* [Task brief]: Once the pictures are set aside, reproduce all of the records exactly.

*** Opening Records shown ***

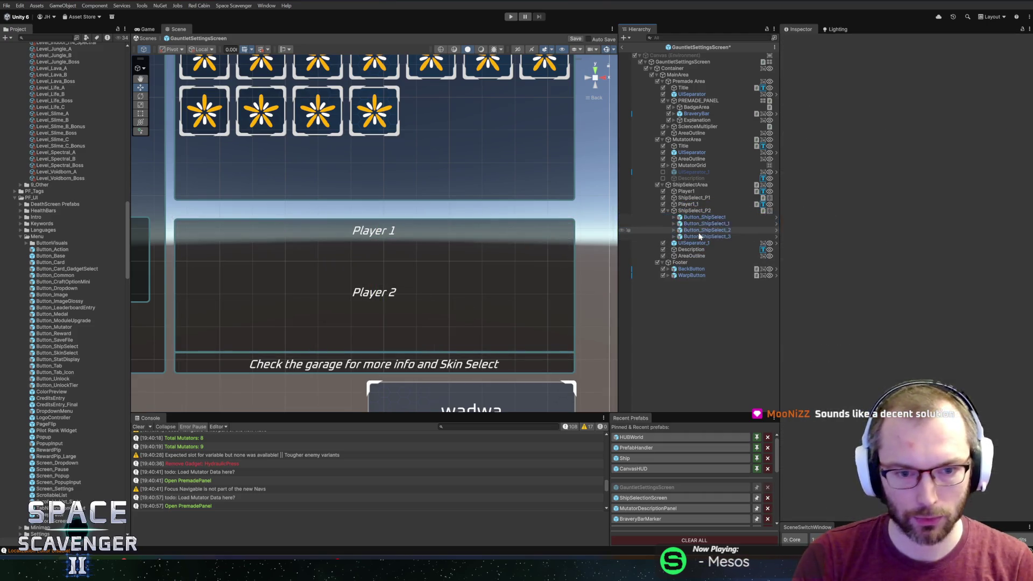
- Review the changes in Rider and GitHub Desktop, then return to Unity and enter Play mode
key("alt+Tab")
key("alt+Tab")
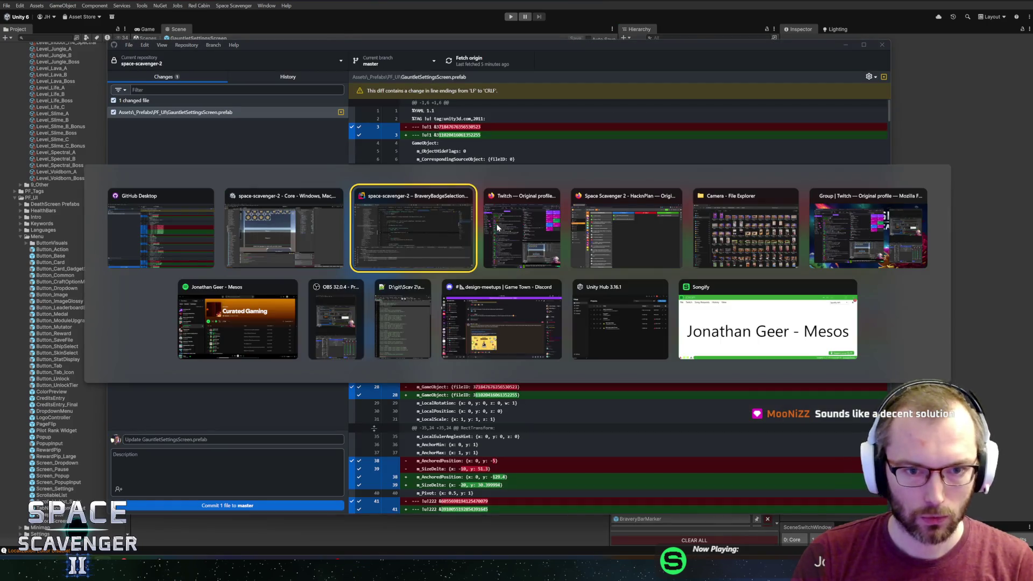
scroll(530, 215, "up", 10)
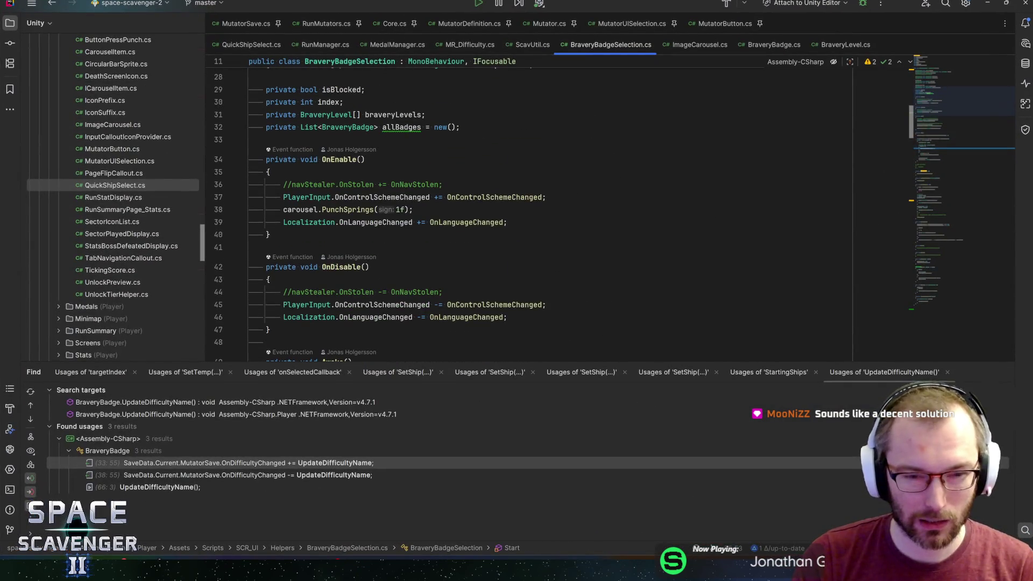
scroll(530, 216, "down", 5)
key("alt+Tab")
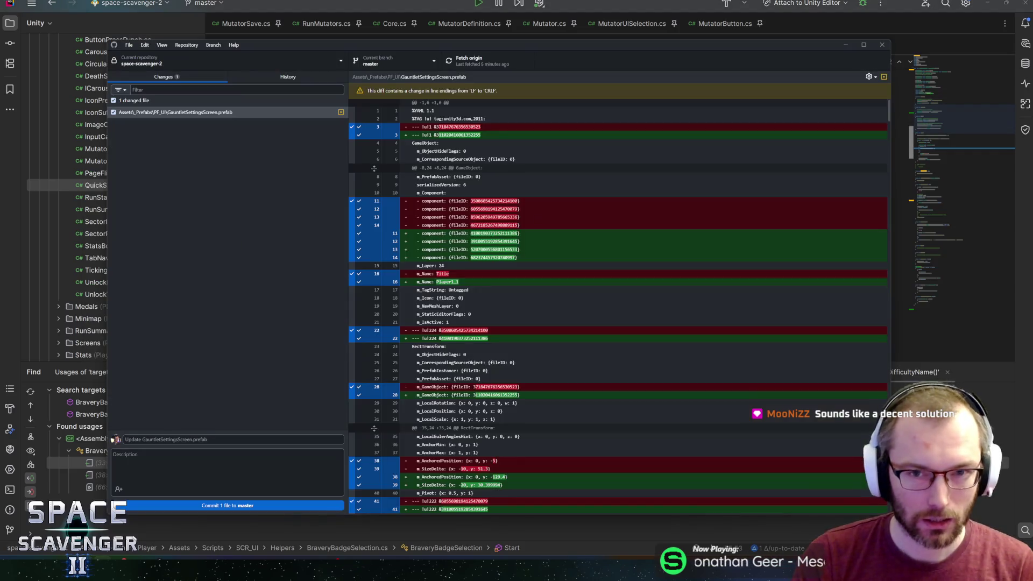
key("alt+Tab")
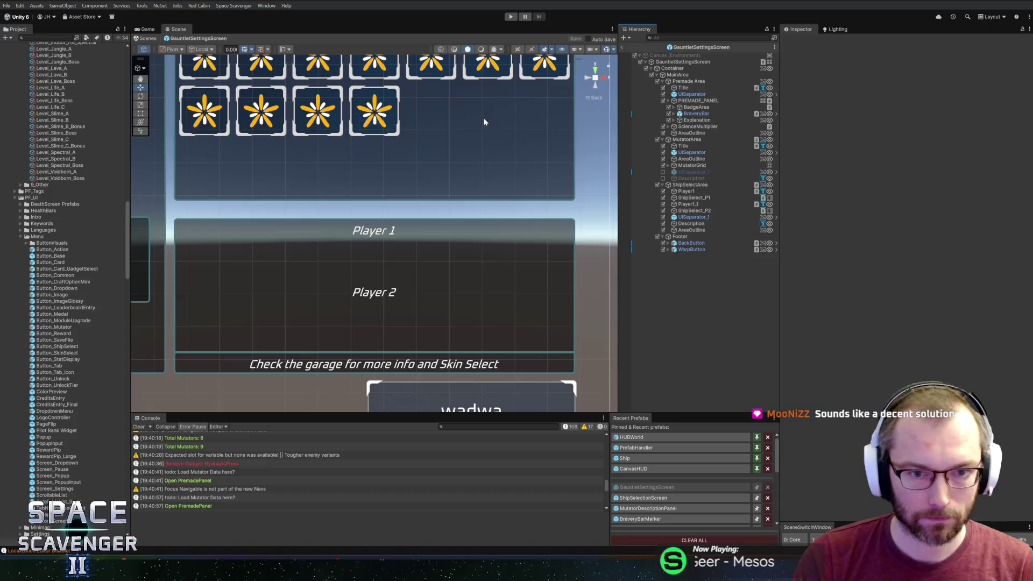
left_click(511, 16)
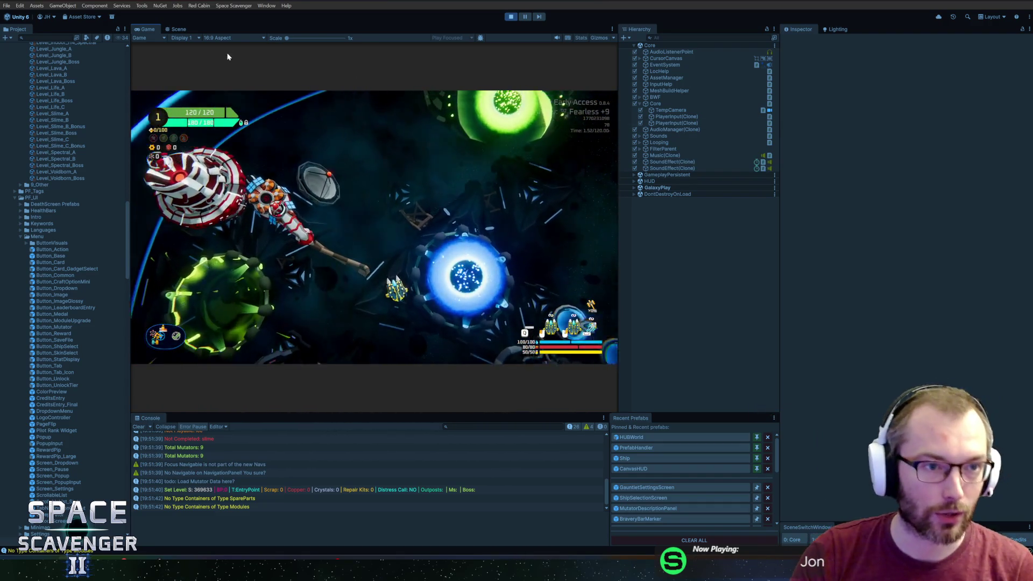
- Maximize the Game view, fly into the Customize Ship ring and bring up Ship Select
key("shift+space")
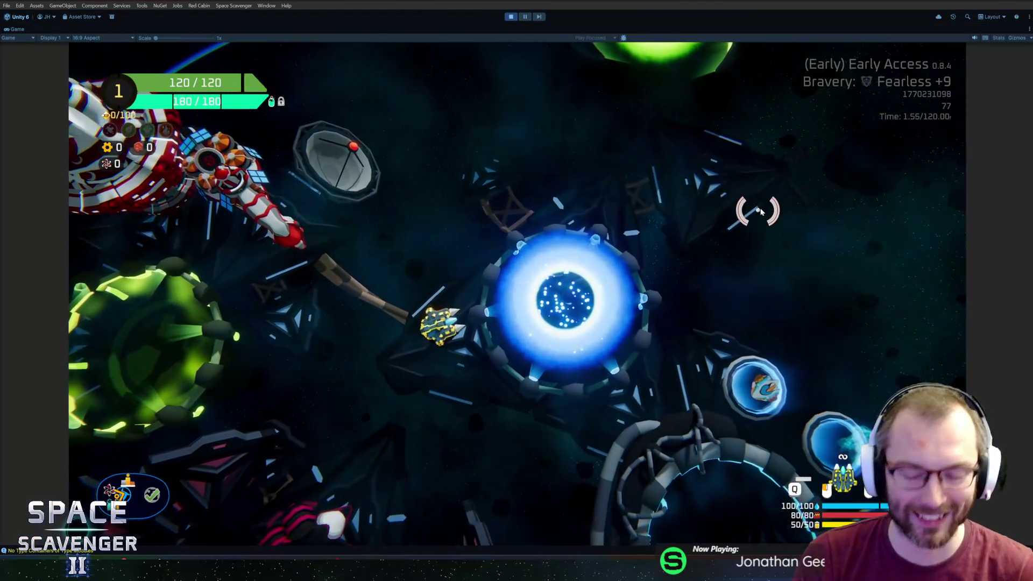
key("s")
key("d")
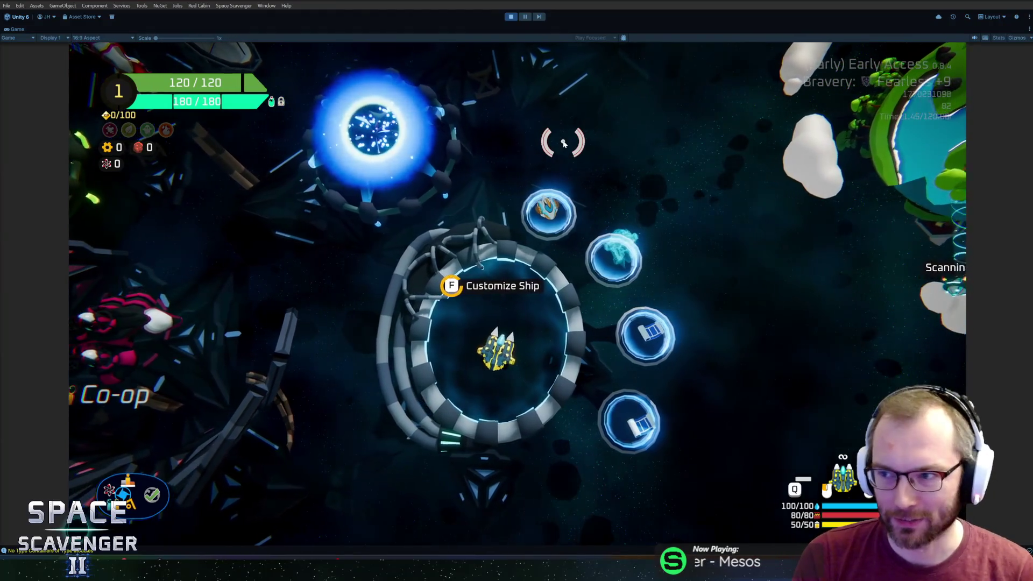
key("f")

*** Closing Records shown ***

* [Task result]:
- Review the changes in Rider and GitHub Desktop, then return to Unity and enter Play mode
key("alt+Tab")
key("alt+Tab")
scroll(530, 215, "up", 10)
scroll(530, 216, "down", 5)
key("alt+Tab")
key("alt+Tab")
left_click(511, 16)
- Maximize the Game view, fly into the Customize Ship ring and bring up Ship Select
key("shift+space")
key("s")
key("d")
key("f")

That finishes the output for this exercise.